──────── Entries supplied
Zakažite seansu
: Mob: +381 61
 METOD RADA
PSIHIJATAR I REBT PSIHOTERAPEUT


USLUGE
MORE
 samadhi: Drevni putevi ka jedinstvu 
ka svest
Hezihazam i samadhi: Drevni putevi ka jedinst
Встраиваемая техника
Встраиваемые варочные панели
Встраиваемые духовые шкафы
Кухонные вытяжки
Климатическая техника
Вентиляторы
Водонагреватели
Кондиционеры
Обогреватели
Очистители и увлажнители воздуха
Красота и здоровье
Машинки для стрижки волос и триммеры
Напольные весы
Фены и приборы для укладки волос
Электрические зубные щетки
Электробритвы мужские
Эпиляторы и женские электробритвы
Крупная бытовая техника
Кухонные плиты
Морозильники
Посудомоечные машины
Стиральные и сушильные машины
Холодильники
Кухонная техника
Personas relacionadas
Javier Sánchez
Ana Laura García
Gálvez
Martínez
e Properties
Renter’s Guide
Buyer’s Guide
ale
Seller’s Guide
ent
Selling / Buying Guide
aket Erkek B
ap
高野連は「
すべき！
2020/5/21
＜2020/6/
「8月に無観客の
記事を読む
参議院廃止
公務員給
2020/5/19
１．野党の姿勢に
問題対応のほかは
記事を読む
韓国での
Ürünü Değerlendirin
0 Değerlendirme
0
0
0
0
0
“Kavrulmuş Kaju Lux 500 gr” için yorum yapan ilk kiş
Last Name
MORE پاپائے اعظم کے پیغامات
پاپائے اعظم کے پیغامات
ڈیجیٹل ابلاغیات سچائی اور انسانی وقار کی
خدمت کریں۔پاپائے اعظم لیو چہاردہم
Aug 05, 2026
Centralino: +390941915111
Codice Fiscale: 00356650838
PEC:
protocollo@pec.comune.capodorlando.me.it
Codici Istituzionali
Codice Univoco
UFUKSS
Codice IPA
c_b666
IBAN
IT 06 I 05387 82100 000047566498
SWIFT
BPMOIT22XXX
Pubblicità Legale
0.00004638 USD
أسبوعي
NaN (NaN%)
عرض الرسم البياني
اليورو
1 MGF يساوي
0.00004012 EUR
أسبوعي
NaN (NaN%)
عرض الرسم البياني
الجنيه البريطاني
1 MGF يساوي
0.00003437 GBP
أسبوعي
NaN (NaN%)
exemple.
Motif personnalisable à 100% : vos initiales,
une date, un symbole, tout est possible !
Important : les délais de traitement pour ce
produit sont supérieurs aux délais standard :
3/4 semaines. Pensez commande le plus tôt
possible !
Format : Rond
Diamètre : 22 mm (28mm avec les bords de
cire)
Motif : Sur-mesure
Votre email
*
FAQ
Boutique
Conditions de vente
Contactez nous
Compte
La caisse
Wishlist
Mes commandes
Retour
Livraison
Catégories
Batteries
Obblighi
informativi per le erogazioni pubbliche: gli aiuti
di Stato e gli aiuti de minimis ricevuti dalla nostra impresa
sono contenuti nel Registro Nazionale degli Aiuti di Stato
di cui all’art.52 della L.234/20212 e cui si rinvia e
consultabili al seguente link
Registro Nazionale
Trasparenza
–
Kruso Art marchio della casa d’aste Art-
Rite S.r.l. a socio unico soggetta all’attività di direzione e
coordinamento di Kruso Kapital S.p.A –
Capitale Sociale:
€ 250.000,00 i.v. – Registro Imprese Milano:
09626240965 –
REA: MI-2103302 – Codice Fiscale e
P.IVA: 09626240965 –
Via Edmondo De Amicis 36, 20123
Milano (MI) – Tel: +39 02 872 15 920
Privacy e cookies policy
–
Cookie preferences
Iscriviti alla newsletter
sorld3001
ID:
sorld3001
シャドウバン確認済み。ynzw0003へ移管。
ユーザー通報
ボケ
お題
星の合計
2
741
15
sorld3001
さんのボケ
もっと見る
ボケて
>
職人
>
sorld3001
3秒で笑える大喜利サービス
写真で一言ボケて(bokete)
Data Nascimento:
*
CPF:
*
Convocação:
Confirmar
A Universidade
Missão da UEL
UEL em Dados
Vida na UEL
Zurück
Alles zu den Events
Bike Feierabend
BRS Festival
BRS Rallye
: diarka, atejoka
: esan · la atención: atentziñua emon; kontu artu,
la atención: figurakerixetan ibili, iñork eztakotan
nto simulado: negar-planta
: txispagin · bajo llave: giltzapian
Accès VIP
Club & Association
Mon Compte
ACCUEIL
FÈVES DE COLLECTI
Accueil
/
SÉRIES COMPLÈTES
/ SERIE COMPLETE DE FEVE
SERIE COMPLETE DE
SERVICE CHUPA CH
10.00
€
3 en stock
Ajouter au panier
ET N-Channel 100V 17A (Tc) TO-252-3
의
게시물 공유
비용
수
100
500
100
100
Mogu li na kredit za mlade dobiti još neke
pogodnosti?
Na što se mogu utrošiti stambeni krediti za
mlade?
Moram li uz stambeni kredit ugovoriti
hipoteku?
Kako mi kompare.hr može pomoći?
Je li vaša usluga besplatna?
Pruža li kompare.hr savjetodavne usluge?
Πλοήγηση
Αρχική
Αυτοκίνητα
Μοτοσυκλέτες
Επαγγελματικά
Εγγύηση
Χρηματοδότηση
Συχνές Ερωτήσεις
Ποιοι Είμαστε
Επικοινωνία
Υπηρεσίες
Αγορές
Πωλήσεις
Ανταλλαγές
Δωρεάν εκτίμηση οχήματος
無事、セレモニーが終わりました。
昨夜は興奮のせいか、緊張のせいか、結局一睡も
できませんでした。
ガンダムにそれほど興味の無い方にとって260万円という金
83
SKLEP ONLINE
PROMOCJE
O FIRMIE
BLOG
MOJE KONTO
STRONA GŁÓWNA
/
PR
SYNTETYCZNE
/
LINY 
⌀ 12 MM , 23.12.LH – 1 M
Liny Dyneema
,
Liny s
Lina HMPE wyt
────────────────
Copy each line of the data exactly, leaving nothing out.

Zakažite seansu
: Mob: +381 61
 METOD RADA
PSIHIJATAR I REBT PSIHOTERAPEUT


USLUGE
MORE
 samadhi: Drevni putevi ka jedinstvu 
ka svest
Hezihazam i samadhi: Drevni putevi ka jedinst
Встраиваемая техника
Встраиваемые варочные панели
Встраиваемые духовые шкафы
Кухонные вытяжки
Климатическая техника
Вентиляторы
Водонагреватели
Кондиционеры
Обогреватели
Очистители и увлажнители воздуха
Красота и здоровье
Машинки для стрижки волос и триммеры
Напольные весы
Фены и приборы для укладки волос
Электрические зубные щетки
Электробритвы мужские
Эпиляторы и женские электробритвы
Крупная бытовая техника
Кухонные плиты
Морозильники
Посудомоечные машины
Стиральные и сушильные машины
Холодильники
Кухонная техника
Personas relacionadas
Javier Sánchez
Ana Laura García
Gálvez
Martínez
e Properties
Renter’s Guide
Buyer’s Guide
ale
Seller’s Guide
ent
Selling / Buying Guide
aket Erkek B
ap
高野連は「
すべき！
2020/5/21
＜2020/6/
「8月に無観客の
記事を読む
参議院廃止
公務員給
2020/5/19
１．野党の姿勢に
問題対応のほかは
記事を読む
韓国での
Ürünü Değerlendirin
0 Değerlendirme
0
0
0
0
0
“Kavrulmuş Kaju Lux 500 gr” için yorum yapan ilk kiş
Last Name
MORE پاپائے اعظم کے پیغامات
پاپائے اعظم کے پیغامات
ڈیجیٹل ابلاغیات سچائی اور انسانی وقار کی
خدمت کریں۔پاپائے اعظم لیو چہاردہم
Aug 05, 2026
Centralino: +390941915111
Codice Fiscale: 00356650838
PEC:
protocollo@pec.comune.capodorlando.me.it
Codici Istituzionali
Codice Univoco
UFUKSS
Codice IPA
c_b666
IBAN
IT 06 I 05387 82100 000047566498
SWIFT
BPMOIT22XXX
Pubblicità Legale
0.00004638 USD
أسبوعي
NaN (NaN%)
عرض الرسم البياني
اليورو
1 MGF يساوي
0.00004012 EUR
أسبوعي
NaN (NaN%)
عرض الرسم البياني
الجنيه البريطاني
1 MGF يساوي
0.00003437 GBP
أسبوعي
NaN (NaN%)
exemple.
Motif personnalisable à 100% : vos initiales,
une date, un symbole, tout est possible !
Important : les délais de traitement pour ce
produit sont supérieurs aux délais standard :
3/4 semaines. Pensez commande le plus tôt
possible !
Format : Rond
Diamètre : 22 mm (28mm avec les bords de
cire)
Motif : Sur-mesure
Votre email
*
FAQ
Boutique
Conditions de vente
Contactez nous
Compte
La caisse
Wishlist
Mes commandes
Retour
Livraison
Catégories
Batteries
Obblighi
informativi per le erogazioni pubbliche: gli aiuti
di Stato e gli aiuti de minimis ricevuti dalla nostra impresa
sono contenuti nel Registro Nazionale degli Aiuti di Stato
di cui all’art.52 della L.234/20212 e cui si rinvia e
consultabili al seguente link
Registro Nazionale
Trasparenza
–
Kruso Art marchio della casa d’aste Art-
Rite S.r.l. a socio unico soggetta all’attività di direzione e
coordinamento di Kruso Kapital S.p.A –
Capitale Sociale:
€ 250.000,00 i.v. – Registro Imprese Milano:
09626240965 –
REA: MI-2103302 – Codice Fiscale e
P.IVA: 09626240965 –
Via Edmondo De Amicis 36, 20123
Milano (MI) – Tel: +39 02 872 15 920
Privacy e cookies policy
–
Cookie preferences
Iscriviti alla newsletter
sorld3001
ID:
sorld3001
シャドウバン確認済み。ynzw0003へ移管。
ユーザー通報
ボケ
お題
星の合計
2
741
15
sorld3001
さんのボケ
もっと見る
ボケて
>
職人
>
sorld3001
3秒で笑える大喜利サービス
写真で一言ボケて(bokete)
Data Nascimento:
*
CPF:
*
Convocação:
Confirmar
A Universidade
Missão da UEL
UEL em Dados
Vida na UEL
Zurück
Alles zu den Events
Bike Feierabend
BRS Festival
BRS Rallye
: diarka, atejoka
: esan · la atención: atentziñua emon; kontu artu,
la atención: figurakerixetan ibili, iñork eztakotan
nto simulado: negar-planta
: txispagin · bajo llave: giltzapian
Accès VIP
Club & Association
Mon Compte
ACCUEIL
FÈVES DE COLLECTI
Accueil
/
SÉRIES COMPLÈTES
/ SERIE COMPLETE DE FEVE
SERIE COMPLETE DE
SERVICE CHUPA CH
10.00
€
3 en stock
Ajouter au panier
ET N-Channel 100V 17A (Tc) TO-252-3
의
게시물 공유
비용
수
100
500
100
100
Mogu li na kredit za mlade dobiti još neke
pogodnosti?
Na što se mogu utrošiti stambeni krediti za
mlade?
Moram li uz stambeni kredit ugovoriti
hipoteku?
Kako mi kompare.hr može pomoći?
Je li vaša usluga besplatna?
Pruža li kompare.hr savjetodavne usluge?
Πλοήγηση
Αρχική
Αυτοκίνητα
Μοτοσυκλέτες
Επαγγελματικά
Εγγύηση
Χρηματοδότηση
Συχνές Ερωτήσεις
Ποιοι Είμαστε
Επικοινωνία
Υπηρεσίες
Αγορές
Πωλήσεις
Ανταλλαγές
Δωρεάν εκτίμηση οχήματος
無事、セレモニーが終わりました。
昨夜は興奮のせいか、緊張のせいか、結局一睡も
できませんでした。
ガンダムにそれほど興味の無い方にとって260万円という金
83
SKLEP ONLINE
PROMOCJE
O FIRMIE
BLOG
MOJE KONTO
STRONA GŁÓWNA
/
PR
SYNTETYCZNE
/
LINY 
⌀ 12 MM , 23.12.LH – 1 M
Liny Dyneema
,
Liny s
Lina HMPE wyt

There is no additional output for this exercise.